In Alabama v. Smith, 490 U.S. 794, (1989), the defendant received a higher sentence after trial than he received following a guilty plea which was subsequently vacated.
The court noted that, following trial, the judge had more sentencing information available than following the guilty plea.
The judge was also able to observe the defendant's demeanor during trial.
The Smith court then determined that there was no presumption of vindictiveness and that because the defendant had failed to demonstrate actual vindictiveness, the sentence was proper. Id. at 799-800.
The Court determined that the presumption of vindictiveness was absent when a trial court imposes a greater penalty after trial than it would have after a guilty plea.
"In the course of the proof at trial the judge may gather a fuller appreciation of the nature and extent of the crimes charged.
The defendant's conduct during trial may give the judge insights into his moral character and suitability for rehabilitation." Id. at 801.
Further, a guilty plea may justify leniency, a justification absent if the case proceeds to trial.

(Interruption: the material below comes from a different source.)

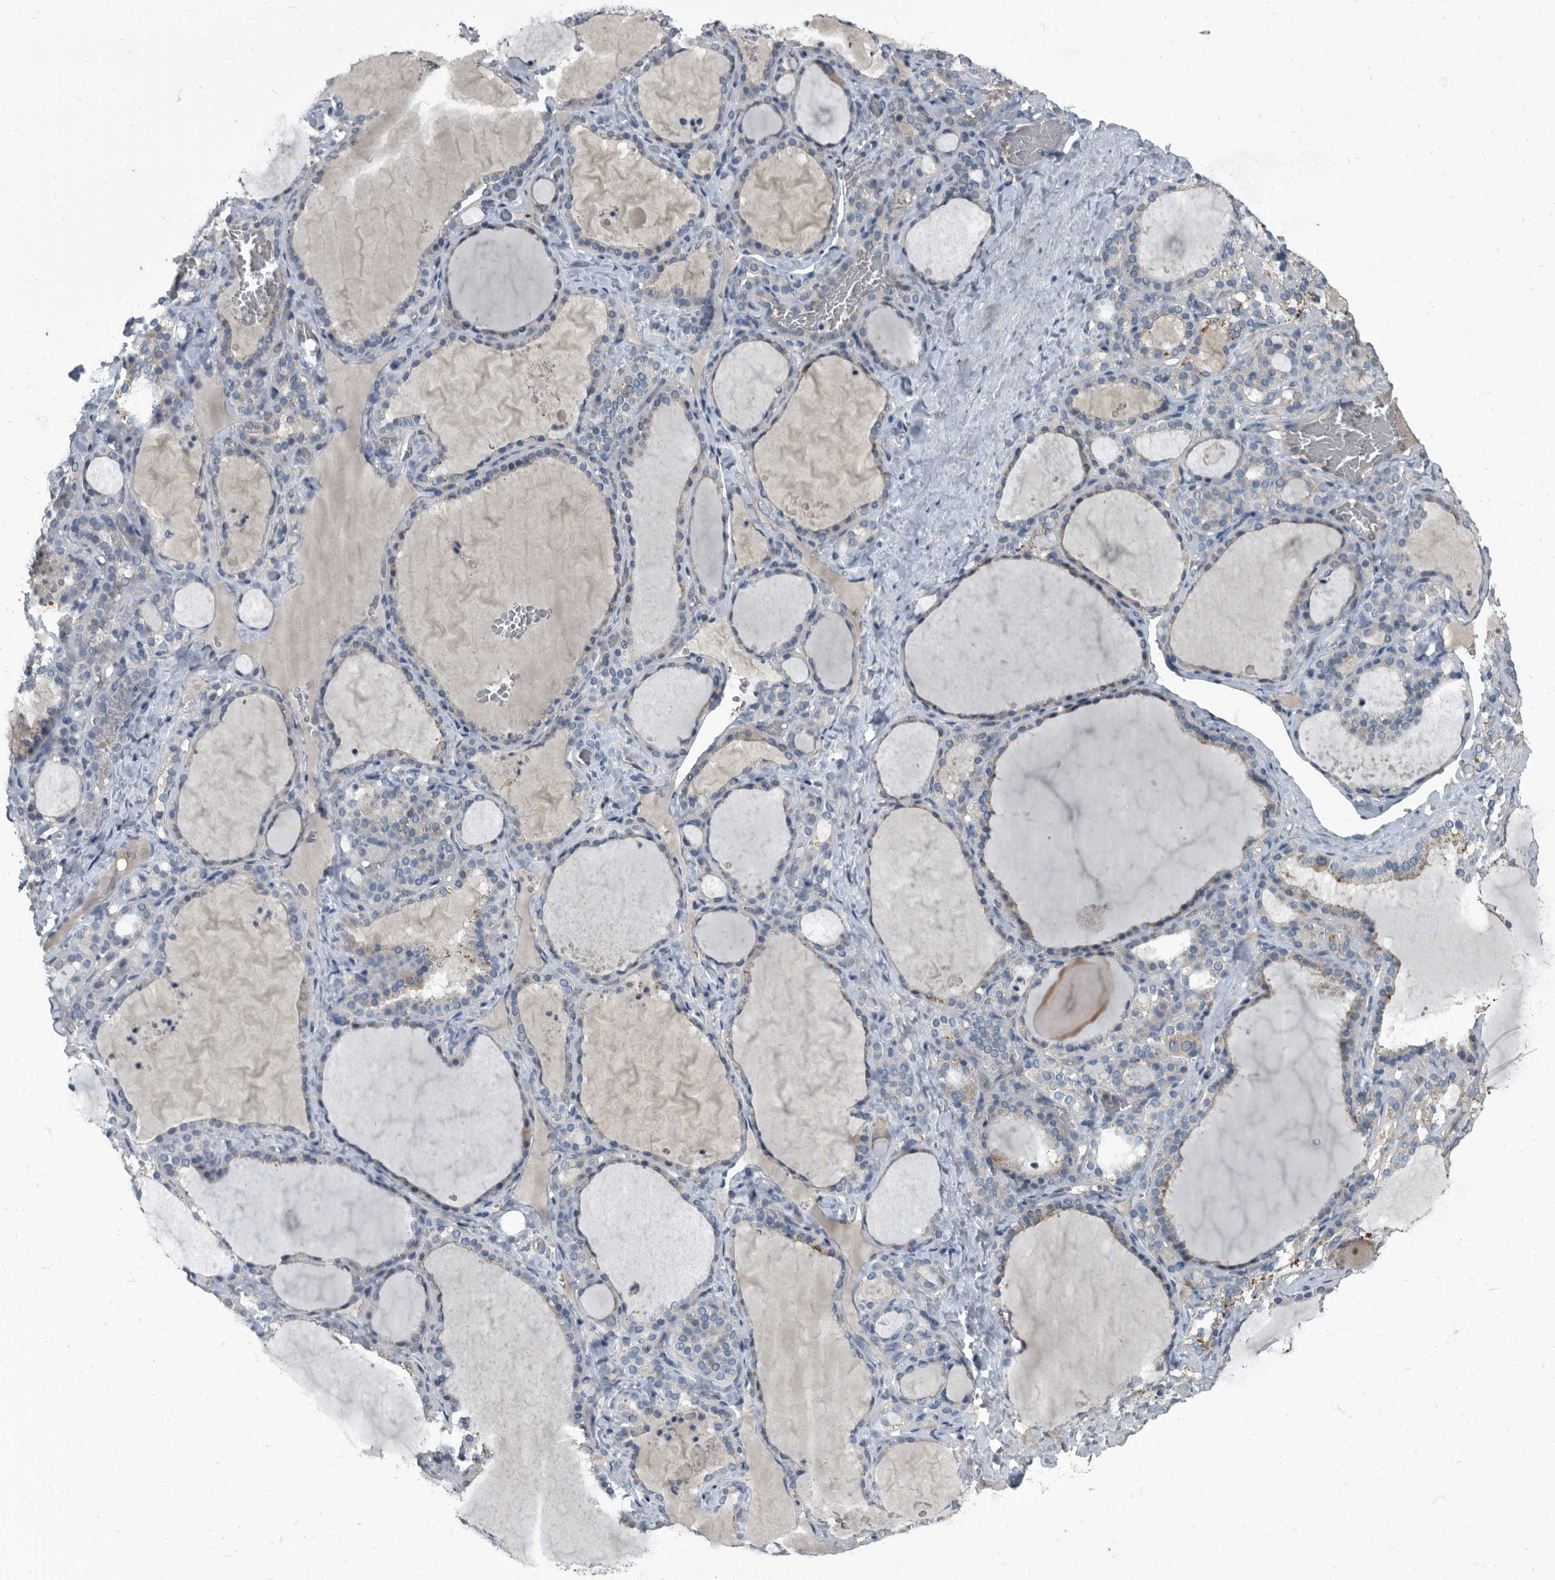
{"staining": {"intensity": "negative", "quantity": "none", "location": "none"}, "tissue": "thyroid gland", "cell_type": "Glandular cells", "image_type": "normal", "snomed": [{"axis": "morphology", "description": "Normal tissue, NOS"}, {"axis": "topography", "description": "Thyroid gland"}], "caption": "High magnification brightfield microscopy of benign thyroid gland stained with DAB (brown) and counterstained with hematoxylin (blue): glandular cells show no significant expression.", "gene": "CDV3", "patient": {"sex": "female", "age": 22}}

Id. at 802.
The Court emphasized that the Pearce "presumption of vindictiveness" does not apply in every case where a defendant receives a higher sentence following a retrial. Id. at 799.
The Court reasoned that the presumption should not apply because a judge who presides at trial likely will gain additional information about the nature of the crime and the defendant's character and other factors relevant to sentencing that were not known when the judge imposed sentence following a guilty plea. Id. at 801-03.